Tech groups sue Maryland for first national tax on online advertising


A coalition of business organizations filed a lawsuit Thursday against the state government of Maryland for passing a bill that imposes a tax on digital advertising revenue.

The Computer & Communications Industry Association (CCIA), along with the United States Chamber of Commerce and the Internet Association, have sued Maryland Comptroller Peter Franchot (D).

CCIA members include Amazon, eBay, Facebook, Google, and Uber.

According to court documents, business organizations accused Maryland lawmakers of passing the bill to “penalize” large digital advertising companies, calling the new tax “punitive.”

The bill imposes a tax of up to 10% on a business with global digital advertising revenues exceeding $ 15 billion, with lower percentages for businesses with lower revenues.

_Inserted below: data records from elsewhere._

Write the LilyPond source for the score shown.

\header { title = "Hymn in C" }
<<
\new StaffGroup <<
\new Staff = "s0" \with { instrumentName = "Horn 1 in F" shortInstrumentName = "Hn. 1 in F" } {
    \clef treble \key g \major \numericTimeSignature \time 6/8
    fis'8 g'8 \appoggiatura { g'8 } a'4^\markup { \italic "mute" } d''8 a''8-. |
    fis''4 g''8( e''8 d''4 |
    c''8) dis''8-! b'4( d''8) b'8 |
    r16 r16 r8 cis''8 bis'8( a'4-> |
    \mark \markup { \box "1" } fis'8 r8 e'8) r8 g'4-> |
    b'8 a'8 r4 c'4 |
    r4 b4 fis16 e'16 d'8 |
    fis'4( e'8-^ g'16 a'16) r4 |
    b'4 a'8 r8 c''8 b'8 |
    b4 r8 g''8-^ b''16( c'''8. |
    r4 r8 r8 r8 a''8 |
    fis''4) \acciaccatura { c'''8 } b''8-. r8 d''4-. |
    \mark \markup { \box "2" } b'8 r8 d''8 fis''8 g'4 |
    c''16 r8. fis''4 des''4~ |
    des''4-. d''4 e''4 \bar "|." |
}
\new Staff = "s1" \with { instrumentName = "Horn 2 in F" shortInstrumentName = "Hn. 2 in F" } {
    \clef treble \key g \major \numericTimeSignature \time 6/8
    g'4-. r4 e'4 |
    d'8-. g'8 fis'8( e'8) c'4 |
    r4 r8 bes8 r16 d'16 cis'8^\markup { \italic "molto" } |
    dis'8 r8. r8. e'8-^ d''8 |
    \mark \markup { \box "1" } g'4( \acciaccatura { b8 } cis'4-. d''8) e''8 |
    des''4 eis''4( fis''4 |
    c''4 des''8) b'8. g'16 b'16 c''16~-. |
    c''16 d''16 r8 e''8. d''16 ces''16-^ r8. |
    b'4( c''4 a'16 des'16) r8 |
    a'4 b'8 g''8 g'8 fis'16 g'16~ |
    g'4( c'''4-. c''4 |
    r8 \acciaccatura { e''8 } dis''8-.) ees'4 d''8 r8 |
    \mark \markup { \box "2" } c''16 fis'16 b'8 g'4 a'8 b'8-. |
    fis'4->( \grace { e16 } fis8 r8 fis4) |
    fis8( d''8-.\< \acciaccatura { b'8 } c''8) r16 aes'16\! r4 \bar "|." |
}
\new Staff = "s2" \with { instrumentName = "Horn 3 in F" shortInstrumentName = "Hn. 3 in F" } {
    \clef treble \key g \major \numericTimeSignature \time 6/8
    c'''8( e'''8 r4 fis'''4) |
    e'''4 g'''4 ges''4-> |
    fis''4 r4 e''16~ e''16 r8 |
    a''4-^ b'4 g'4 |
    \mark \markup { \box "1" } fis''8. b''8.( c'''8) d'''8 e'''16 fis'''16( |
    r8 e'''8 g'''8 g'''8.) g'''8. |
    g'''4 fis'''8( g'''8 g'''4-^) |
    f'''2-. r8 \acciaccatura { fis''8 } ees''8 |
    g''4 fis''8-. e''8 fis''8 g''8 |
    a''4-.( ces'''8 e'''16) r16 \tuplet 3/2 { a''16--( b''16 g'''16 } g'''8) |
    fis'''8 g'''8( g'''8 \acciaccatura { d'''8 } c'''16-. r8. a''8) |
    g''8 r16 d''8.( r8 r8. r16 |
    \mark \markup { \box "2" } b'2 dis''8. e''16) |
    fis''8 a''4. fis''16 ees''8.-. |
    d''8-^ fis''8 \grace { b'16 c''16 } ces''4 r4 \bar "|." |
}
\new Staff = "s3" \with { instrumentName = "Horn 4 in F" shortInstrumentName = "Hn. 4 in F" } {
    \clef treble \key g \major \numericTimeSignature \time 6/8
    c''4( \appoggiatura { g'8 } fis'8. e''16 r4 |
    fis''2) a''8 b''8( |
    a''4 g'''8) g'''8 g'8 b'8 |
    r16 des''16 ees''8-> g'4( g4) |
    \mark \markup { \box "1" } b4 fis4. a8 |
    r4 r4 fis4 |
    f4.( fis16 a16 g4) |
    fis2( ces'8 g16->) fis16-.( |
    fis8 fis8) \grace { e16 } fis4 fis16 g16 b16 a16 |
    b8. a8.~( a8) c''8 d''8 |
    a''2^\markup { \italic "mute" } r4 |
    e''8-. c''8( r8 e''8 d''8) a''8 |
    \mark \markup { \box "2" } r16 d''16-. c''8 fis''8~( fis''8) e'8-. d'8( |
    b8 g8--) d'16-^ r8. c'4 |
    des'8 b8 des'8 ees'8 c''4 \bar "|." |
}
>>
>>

“The state of Maryland tax, narrowly targeting a few businesses, but heavily taxing global revenues, is concerning both in scope and precedent. Maryland’s law suffers from many constitutional infirmities and we expect it to be blocked for legal reasons, ”CCIA President Matt Schruers said in a statement.

“Policy makers who seek to fill budget deficits with punitive measures of this nature are setting state budgets up for failure. Digital services make a vital contribution to local economies by providing tools to keep businesses and people running connected at school, work and family, ”added Schruers.

The House of Delegates voted to pass the bill in January, overturning Gov. Larry Hogan (R) ‘s pre-veto from 2020. Maryland is the first state to pass a tax on digital advertising revenue.

The lawsuit alleges that the tax violates the Internet Tax Freedom Act, a federal law that prohibits “multiple and discriminatory taxes on electronic commerce.” The lawsuit also argues that Maryland’s new law will lead to an increase in “junk” content and increase costs to consumers.

When contacted by The Hill, a representative for Franchot declined to comment, stating: “The Monitor is not commenting on pending litigation.”